* WORK INSTRUCTIONS
1) In the court opinion excerpt, which section makes acting as a contractor without a required license a criminal misdemeanor?
2) Copy the court opinion excerpt word for word, from "For similar reasons, Bereki's" up to and including "We reject both.".

━━ GIVEN TEXT ━━

Based on the statutory language and legislative history, both Alatriste and White "concluded that the Legislature intended that courts interpret sections 7031[, subdivision] (a) and 7031[, subdivision] (b) in a consistent manner, resulting in the same remedy regardless of whether the unlicensed contractor is the plaintiff or the defendant." (Alatriste, supra, 183 Cal.App.4th at p. 666, citing White, supra, 178 Cal.App.4th at pp. 519-520.) These principles are well-settled under the law.

Bereki contends the disgorgement remedy is penal in nature and, therefore, a contractor defending against such a claim must be afforded all criminal rights and protections. Not so. Disgorgement is a civil consequence — "an equitable remedy" — for performing work without a required contractor's license. (S.E.C. v. Huffman (5th Cir. 1993) 996 F.2d 800, 802 (S.E.C.); see Walker v. Appellate Division of Superior Court (2017) 14 Cal.App.5th 651, 657 [§ 7031 contemplates civil proceedings].) The Legislature created a separate criminal penalty. Specifically, section 7028 provides that acting or operating in the capacity of a contractor without a required license is a criminal misdemeanor subject to jail time, or fines, and restitution. (§ 7028, subds. (a)-(c), (h).)

For similar reasons, Bereki's attempt to characterize disgorgement as an award of unconstitutional punitive damages is unavailing. As an equitable remedy, disgorgement is not punishment and, therefore, it does not implicate the excessive fines clause of the Eighth Amendment to the United States Constitution. (S.E.C., supra, 996 F.2d at p. 802; see U.S. v. Philip Morris USA (D.C. 2004) 310 F.Supp.2d 58, 62-63.) B. Contractor Licensing Requirement

Before turning to application of section 7031, subdivision (b), we address Bereki's claim that he, in his individual capacity, did not need a contractor's license. His argument is twofold, one part legal and the other part factual. We reject both.

As for the legal argument, Bereki asserts that licensing requirements only apply to "fictitious" persons, not "natural" persons such as himself. He cites no authority for his unique interpretation of the relevant statutes. And, the statutes provide otherwise. Contractors who are required to obtain a license include "[a]ny person . . . who . . . undertakes, offers to undertake, purports to have the capacity to undertake, or submits a bid to construct any . . . home improvement project, or part thereof." (§ 7026.1, subd. (a)(2).) In turn, "'[p]erson'" is defined to include "an individual[,]" as well as a variety of types of business entities and associations. (§ 7025, subd. (b).) "In ordinary usage[,] the word 'individual' denotes a natural person not a group, association or other artificial entity. (See Webster's Third New Internat. Dict. (2002 ed.) p. 1152 [giving a primary definition of 'individual' as 'a single human being as contrasted with a social group or institution'].)" (City of Los Angeles v. Animal Defense League (2006) 135 Cal.App.4th 606, 623, disapproved of on other grounds in City of Montebello v. Vasquez (2016) 1 Cal.5th 409, 416.) There is nothing in the statutes that indicates a different, specialized meaning. (Halbert's Lumber, Inc. v. Lucky Stores, Inc. (1992) 6 Cal.App.4th 1233, 1238 ["In examining the language, the courts should give to the words of the statute their ordinary, everyday meaning [citations] unless, of course, the statute itself specifically defines those words to give them a special meaning"].)

━━━
━━ DATA SUPPLIED ━━

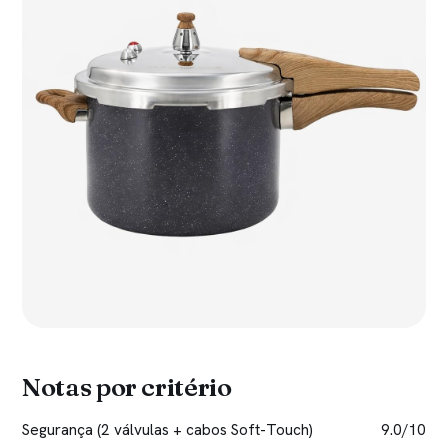
Notas por critério
Segurança (2 válvulas + cabos Soft-Touch)
9.0/10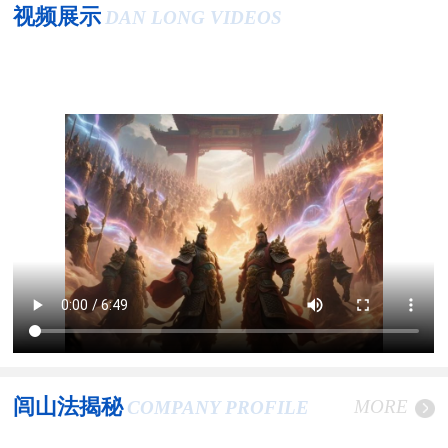
视频展示
DAN LONG VIDEOS
闾山法揭秘
MORE
COMPANY PROFILE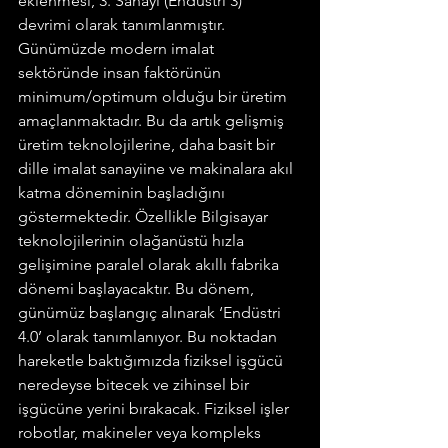
eklenmesi, 3. Sanayi (Endüstri 3) 
devrimi olarak tanımlanmıştır. 
Günümüzde modern imalat 
sektöründe insan faktörünün 
minimum/optimum olduğu bir üretim 
amaçlanmaktadır. Bu da artık gelişmiş 
üretim teknolojilerine, daha basit bir 
dille imalat sanayiine ve makinalara akıl 
katma döneminin başladığını 
göstermektedir. Özellikle Bilgisayar 
teknolojilerinin olağanüstü hızla 
gelişimine paralel olarak akıllı fabrika 
dönemi başlayacaktır. Bu dönem, 
günümüz başlangıç alınarak ‘Endüstri 
4.0’ olarak tanımlanıyor. Bu noktadan 
hareketle baktığımızda fiziksel işgücü 
neredeyse bitecek ve zihinsel bir 
işgücüne yerini bırakacak. Fiziksel işler 
robotlar, makineler veya kompleks 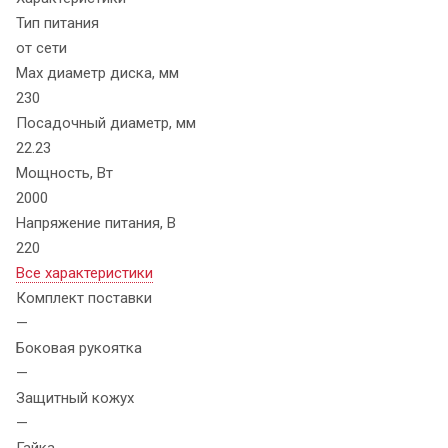
Тип питания
от сети
Max диаметр диска, мм
230
Посадочный диаметр, мм
22.23
Мощность, Вт
2000
Напряжение питания, В
220
Все характеристики
Комплект поставки
—
Боковая рукоятка
—
Защитный кожух
—
Гайка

━━━

* REPLIES
1) Section 7028.

2)
For similar reasons, Bereki's attempt to characterize disgorgement as an award of unconstitutional punitive damages is unavailing. As an equitable remedy, disgorgement is not punishment and, therefore, it does not implicate the excessive fines clause of the Eighth Amendment to the United States Constitution. (S.E.C., supra, 996 F.2d at p. 802; see U.S. v. Philip Morris USA (D.C. 2004) 310 F.Supp.2d 58, 62-63.) B. Contractor Licensing Requirement

Before turning to application of section 7031, subdivision (b), we address Bereki's claim that he, in his individual capacity, did not need a contractor's license. His argument is twofold, one part legal and the other part factual. We reject both.